Last week, I attended an ongoing training on cybersecurity. The training is unpacking what has been termed as the 5Ws of Cybersecurity and it is sponsored by the U.S. Embassy Nairobi and implemented through the Sochin Research Institute.
The most interesting part of the training concerned Kenya’s Data Protection Act and what it means for businesses. As the session kicked off, it was obvious that the majority of Kenyans, within and without the room, had no idea of what the Data Protection Act is all about.
For those who are still in the dark, over the last few years there has been a lot of talk about the need to legislate on the right to privacy and data protection in Kenya. This emanated from the fact that Kenyans’ personal data was never safe in the hands of the government or corporations.
The proponents of the legislation hoped that such a legal measure put in place would deal with unfettered surveillance capitalism, protect citizens against unwarranted state surveillance, and offer a reasonable level of privacy to all. The question that remains, however, is whether citizens really understand their rights and how the enforcement of their rights will be enacted.

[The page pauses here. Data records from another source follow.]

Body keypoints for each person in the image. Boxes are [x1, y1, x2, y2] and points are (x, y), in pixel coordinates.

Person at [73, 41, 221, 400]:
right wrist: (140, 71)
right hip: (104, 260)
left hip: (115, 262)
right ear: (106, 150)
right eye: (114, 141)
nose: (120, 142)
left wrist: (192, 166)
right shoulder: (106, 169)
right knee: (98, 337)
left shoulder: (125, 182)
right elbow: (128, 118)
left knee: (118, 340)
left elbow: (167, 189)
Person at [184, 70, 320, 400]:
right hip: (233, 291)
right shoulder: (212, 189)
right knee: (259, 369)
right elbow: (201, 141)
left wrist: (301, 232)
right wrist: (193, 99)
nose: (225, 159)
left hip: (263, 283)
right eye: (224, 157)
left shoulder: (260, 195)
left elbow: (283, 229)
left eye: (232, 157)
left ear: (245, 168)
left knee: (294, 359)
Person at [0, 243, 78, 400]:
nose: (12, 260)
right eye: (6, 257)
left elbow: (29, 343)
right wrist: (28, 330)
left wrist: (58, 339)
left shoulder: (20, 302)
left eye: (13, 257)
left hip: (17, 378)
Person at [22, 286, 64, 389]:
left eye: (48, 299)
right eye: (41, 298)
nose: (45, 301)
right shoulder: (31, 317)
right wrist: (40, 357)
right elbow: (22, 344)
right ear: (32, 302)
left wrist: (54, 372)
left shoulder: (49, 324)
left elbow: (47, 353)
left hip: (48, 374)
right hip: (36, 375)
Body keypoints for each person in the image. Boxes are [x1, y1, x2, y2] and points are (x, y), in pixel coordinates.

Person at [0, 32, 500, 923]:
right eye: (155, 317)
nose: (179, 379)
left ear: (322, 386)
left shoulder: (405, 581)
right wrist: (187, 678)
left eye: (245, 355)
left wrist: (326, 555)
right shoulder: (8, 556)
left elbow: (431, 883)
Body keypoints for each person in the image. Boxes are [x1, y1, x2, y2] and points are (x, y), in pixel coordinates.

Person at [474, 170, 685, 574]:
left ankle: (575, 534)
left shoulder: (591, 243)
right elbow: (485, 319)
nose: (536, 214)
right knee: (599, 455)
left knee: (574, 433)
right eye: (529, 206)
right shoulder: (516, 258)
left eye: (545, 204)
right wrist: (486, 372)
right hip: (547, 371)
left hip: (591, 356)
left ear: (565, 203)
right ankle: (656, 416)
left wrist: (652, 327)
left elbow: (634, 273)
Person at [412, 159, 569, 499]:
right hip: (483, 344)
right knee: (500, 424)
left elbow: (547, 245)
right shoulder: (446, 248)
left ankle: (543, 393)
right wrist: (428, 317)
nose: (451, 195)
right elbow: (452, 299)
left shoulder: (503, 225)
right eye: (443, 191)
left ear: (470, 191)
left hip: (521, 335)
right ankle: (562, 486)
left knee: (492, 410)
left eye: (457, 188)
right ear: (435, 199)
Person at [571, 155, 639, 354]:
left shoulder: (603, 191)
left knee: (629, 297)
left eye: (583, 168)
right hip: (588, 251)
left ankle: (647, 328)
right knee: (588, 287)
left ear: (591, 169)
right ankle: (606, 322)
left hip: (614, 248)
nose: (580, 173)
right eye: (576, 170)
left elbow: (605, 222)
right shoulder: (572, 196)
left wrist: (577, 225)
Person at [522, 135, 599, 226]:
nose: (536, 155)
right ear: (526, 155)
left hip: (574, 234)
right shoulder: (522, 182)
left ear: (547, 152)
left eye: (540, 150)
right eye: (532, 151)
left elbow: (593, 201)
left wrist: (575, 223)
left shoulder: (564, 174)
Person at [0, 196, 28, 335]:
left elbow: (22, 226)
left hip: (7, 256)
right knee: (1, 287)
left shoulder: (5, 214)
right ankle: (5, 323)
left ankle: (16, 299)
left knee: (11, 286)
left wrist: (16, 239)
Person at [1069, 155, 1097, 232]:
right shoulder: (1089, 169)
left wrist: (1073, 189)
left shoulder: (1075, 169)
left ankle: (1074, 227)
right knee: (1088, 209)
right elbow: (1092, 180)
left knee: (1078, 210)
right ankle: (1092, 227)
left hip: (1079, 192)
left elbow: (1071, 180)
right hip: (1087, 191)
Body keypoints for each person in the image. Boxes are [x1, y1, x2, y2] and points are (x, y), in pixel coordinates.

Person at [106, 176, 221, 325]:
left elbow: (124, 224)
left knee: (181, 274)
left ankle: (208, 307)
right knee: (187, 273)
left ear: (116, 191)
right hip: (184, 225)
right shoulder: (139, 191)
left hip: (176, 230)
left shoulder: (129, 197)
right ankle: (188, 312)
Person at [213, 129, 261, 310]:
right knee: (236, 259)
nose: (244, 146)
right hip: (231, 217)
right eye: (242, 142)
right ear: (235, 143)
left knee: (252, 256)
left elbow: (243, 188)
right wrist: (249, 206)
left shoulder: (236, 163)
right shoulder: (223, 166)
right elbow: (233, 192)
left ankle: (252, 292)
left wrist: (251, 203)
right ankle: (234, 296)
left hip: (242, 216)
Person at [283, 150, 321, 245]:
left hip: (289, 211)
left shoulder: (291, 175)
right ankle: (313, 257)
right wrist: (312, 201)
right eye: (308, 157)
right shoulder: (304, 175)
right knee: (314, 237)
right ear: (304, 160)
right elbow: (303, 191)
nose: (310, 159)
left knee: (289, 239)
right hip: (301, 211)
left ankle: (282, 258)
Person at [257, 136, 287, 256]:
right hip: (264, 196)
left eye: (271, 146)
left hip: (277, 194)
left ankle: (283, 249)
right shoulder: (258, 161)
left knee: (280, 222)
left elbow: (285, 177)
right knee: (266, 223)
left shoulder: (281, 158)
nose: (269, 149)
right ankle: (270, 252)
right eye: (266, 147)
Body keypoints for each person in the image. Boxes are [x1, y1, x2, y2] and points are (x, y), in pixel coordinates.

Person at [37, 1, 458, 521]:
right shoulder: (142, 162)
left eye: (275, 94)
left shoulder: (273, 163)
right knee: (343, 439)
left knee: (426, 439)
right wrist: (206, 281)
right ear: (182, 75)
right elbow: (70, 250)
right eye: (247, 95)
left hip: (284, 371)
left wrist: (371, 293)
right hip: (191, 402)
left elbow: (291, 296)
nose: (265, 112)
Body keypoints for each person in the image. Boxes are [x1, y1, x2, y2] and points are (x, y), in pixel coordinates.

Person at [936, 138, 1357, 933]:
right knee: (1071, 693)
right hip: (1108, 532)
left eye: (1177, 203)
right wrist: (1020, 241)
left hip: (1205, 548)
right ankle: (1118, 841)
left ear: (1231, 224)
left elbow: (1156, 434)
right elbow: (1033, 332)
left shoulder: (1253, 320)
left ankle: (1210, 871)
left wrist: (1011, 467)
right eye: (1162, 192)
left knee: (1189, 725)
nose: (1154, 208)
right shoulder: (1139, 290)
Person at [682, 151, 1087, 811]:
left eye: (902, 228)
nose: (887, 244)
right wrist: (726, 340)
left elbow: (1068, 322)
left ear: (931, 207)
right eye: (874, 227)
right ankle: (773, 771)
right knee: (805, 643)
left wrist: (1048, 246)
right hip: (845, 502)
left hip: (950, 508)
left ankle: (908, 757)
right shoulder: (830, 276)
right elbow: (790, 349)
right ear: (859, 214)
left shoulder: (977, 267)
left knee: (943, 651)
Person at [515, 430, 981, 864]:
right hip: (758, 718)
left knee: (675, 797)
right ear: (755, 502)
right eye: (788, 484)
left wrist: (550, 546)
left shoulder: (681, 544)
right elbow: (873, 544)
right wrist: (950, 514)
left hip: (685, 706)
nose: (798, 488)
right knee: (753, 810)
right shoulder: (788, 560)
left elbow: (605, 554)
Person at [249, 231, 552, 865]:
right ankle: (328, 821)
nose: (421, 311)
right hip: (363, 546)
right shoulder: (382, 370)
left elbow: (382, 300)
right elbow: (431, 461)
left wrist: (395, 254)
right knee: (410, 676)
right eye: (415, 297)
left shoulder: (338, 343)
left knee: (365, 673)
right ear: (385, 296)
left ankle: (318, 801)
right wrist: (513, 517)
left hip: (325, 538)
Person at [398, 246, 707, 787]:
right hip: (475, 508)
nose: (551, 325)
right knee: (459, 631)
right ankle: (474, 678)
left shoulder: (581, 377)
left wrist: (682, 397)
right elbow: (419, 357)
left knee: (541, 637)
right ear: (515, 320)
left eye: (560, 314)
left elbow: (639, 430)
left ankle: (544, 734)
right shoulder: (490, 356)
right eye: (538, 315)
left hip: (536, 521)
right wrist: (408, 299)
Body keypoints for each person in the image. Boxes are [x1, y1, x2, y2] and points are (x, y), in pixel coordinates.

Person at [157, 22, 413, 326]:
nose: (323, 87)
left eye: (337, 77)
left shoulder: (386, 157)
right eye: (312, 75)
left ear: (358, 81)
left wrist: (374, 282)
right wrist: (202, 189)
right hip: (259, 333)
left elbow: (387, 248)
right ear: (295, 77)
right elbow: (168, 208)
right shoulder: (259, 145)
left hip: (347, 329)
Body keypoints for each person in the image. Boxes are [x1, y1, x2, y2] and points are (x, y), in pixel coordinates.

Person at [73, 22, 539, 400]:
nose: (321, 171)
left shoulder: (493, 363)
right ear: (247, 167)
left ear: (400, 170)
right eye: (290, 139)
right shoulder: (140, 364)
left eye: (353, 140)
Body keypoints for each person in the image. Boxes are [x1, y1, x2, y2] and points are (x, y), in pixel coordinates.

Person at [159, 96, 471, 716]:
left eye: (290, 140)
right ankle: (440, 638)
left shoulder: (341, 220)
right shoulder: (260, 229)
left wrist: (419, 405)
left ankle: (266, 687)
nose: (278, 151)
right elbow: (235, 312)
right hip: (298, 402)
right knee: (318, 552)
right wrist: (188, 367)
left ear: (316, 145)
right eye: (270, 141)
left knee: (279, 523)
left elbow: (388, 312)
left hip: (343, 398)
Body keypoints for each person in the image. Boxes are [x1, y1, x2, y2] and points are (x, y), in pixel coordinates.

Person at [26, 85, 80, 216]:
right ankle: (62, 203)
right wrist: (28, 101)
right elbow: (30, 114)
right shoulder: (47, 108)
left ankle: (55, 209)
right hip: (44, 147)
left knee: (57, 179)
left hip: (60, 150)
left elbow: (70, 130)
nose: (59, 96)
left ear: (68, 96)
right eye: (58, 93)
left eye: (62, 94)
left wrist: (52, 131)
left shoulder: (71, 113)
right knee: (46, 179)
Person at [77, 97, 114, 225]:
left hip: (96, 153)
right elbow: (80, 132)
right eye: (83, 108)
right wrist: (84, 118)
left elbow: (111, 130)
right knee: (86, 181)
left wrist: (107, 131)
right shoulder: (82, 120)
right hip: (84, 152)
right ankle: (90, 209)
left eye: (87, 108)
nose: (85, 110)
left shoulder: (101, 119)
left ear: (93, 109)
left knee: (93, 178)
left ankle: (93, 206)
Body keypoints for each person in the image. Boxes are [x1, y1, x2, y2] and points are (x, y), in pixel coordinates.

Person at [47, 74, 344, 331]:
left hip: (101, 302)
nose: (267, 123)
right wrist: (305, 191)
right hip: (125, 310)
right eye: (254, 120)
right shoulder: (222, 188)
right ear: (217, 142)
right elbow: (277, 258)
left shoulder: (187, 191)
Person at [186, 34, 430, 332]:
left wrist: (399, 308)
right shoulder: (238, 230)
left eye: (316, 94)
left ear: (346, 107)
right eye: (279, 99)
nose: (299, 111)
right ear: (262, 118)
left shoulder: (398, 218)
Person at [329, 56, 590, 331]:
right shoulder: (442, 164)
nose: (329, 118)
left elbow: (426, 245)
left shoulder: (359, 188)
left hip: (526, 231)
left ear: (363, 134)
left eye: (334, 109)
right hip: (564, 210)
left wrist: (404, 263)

There are many schools of thought on how the Act is going to impact businesses. Some say the Act is good for business while some, like me, feel the Act is going to impact negatively on businesses. Why? For entities engaged in the business of big data or profiting from surveillance capitalism, a law defining the right to privacy and data protection only spells doom for their profitability. This is because, initially, the unregulated data governance environment seemed the less expensive option for businesses.
“The enactment of the Data Protection Act is a great win for the data subject, especially in terms of the implementation of Article 31 of the Constitution. It, however, portends huge compliance requirements for the data processor, or data controller, and I predict a paradigm shift in how personal data is handled,” said Kennedy Murunga Murere, an Advocate of the High Court of Kenya and a founding partner at MAW Advocates LLP. Mr. Murunga made these comments during a public speaker event at the American Space Moi University. These monthly speaker events are part of the 5Ws of Cybersecurity project that also includes monthly training sessions.
According to Mr. Murunga, the Data Protection Act was enacted to give effect to Articles 31(c) and (d) of the Constitution of Kenya which guarantee the right of every person not to have “information relating to their family or private affairs unnecessarily required or revealed” and the right not to have “the privacy of their communications infringed”.
The Act, he said, seeks to regulate the collection, retrieval, processing, storing, use and disclosure of personal data, which prior to, Kenya did not have a specific data protection legislation.
For businesses, in order to be on the safe side of this law, it is important that they create a culture of data protection not just for personal data that is regulated under the Act, but also for data that relates to business operations, trade secrets, financial data, human resource, amongst others. Businesses will have to ensure that all employees are well versed with the law and play an integral part in its implementation.
“Under this law, businesses should consider internalizing the law through institutional data protection policies that will bind all staff, employees, and agents. Such policies would form part of the employment/service contracts offered by the business. This provides a somewhat higher level of commitment toward data protection.”
“The Act is a significant milestone; it is a testimony to the country’s commitment to being one of the continent’s leaders in promoting innovation and at the same time. It recognizes the fundamental importance placed on protecting the personal data of individuals,” said Mr. Murunga.